Problem details =>
Rewrite the records from the line with "Eyes on the speedometer. Report speed. Form as in 43.4" up to and including the line with "Out: 122.5 km/h", swapping "Report" for "State" and leaving everything else unchanged. Give back only those lines.

Records provided =>
++++++++
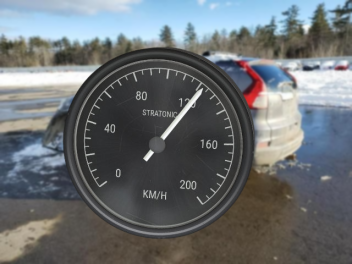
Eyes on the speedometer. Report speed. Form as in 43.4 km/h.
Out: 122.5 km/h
++++++++
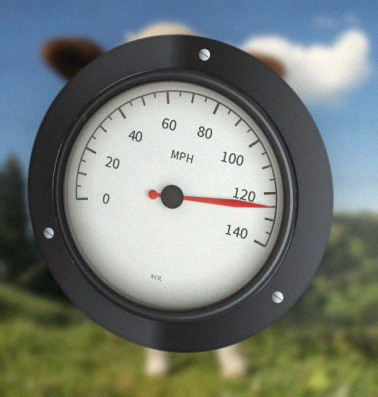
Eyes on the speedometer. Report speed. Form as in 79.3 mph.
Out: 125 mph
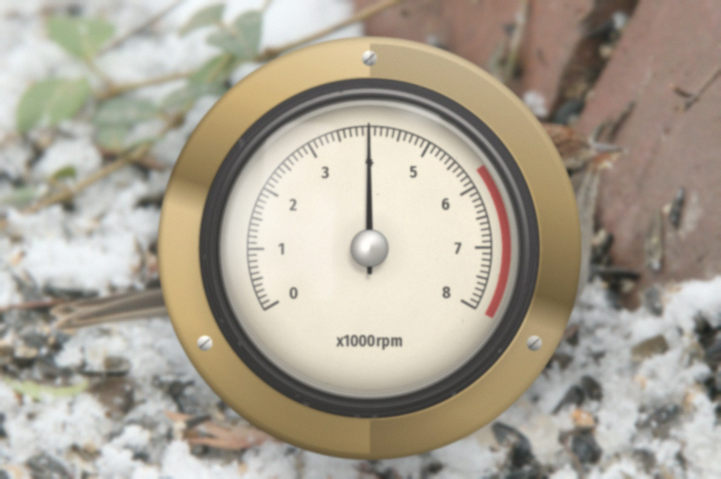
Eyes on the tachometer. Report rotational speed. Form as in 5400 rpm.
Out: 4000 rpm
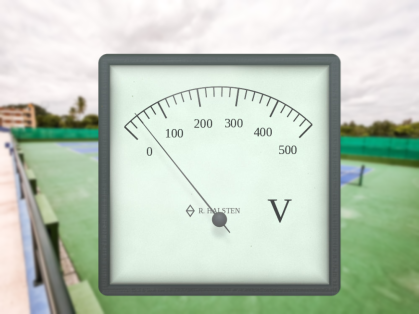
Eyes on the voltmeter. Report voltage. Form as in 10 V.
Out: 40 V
++++++++
Answer section =>
Eyes on the speedometer. State speed. Form as in 43.4 km/h.
Out: 122.5 km/h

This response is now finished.